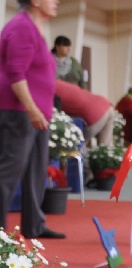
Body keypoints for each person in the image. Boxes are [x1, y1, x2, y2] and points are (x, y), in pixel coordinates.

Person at [0, 0, 66, 239]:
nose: (56, 2)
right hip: (19, 112)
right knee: (9, 171)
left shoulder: (34, 28)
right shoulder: (22, 27)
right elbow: (16, 73)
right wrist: (32, 109)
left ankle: (34, 225)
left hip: (36, 114)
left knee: (36, 172)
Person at [55, 79, 114, 146]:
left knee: (74, 149)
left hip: (92, 114)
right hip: (106, 105)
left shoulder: (48, 89)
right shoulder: (58, 83)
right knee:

THE TASK: Nothing but the lines from the one with "left knee: (74, 149)" through the last line of the records above should be retyped, and those word for word.

ANSWER FOR THE TASK:
left knee: (74, 149)
left hip: (92, 114)
right hip: (106, 105)
left shoulder: (48, 89)
right shoulder: (58, 83)
right knee:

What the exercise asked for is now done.